● **To be done**: Please copy the lines of the entries below, beginning at the line that contains "order: Agaricales" and stopping after the line that contains "genus: Stereum".

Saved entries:
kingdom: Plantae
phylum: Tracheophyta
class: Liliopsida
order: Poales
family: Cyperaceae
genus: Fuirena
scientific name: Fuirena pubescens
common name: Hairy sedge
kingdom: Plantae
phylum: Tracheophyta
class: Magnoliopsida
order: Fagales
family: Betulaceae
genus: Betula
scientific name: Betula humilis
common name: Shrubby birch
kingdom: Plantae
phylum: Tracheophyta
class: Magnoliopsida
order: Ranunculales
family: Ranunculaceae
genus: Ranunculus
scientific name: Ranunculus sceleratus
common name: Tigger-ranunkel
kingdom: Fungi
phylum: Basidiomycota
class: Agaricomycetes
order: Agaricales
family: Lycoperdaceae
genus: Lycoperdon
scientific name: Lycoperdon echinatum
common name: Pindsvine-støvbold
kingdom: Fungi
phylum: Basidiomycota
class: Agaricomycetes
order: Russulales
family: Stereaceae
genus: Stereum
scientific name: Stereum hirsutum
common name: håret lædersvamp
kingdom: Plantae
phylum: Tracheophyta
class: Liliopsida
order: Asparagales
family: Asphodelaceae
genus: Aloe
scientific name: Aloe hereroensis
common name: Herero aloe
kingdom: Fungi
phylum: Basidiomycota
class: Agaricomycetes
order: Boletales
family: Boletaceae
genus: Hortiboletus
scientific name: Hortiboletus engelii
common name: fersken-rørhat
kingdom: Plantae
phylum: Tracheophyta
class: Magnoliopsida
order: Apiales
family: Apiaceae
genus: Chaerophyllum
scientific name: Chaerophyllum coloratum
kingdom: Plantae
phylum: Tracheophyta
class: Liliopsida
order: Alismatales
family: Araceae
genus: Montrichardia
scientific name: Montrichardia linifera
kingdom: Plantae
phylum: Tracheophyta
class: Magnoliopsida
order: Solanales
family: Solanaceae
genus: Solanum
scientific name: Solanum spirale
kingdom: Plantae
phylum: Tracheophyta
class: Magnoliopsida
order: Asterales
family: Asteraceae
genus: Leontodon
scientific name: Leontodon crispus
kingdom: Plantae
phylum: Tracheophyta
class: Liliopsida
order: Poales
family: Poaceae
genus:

● **Answer to this exercise**:
order: Agaricales
family: Lycoperdaceae
genus: Lycoperdon
scientific name: Lycoperdon echinatum
common name: Pindsvine-støvbold
kingdom: Fungi
phylum: Basidiomycota
class: Agaricomycetes
order: Russulales
family: Stereaceae
genus: Stereum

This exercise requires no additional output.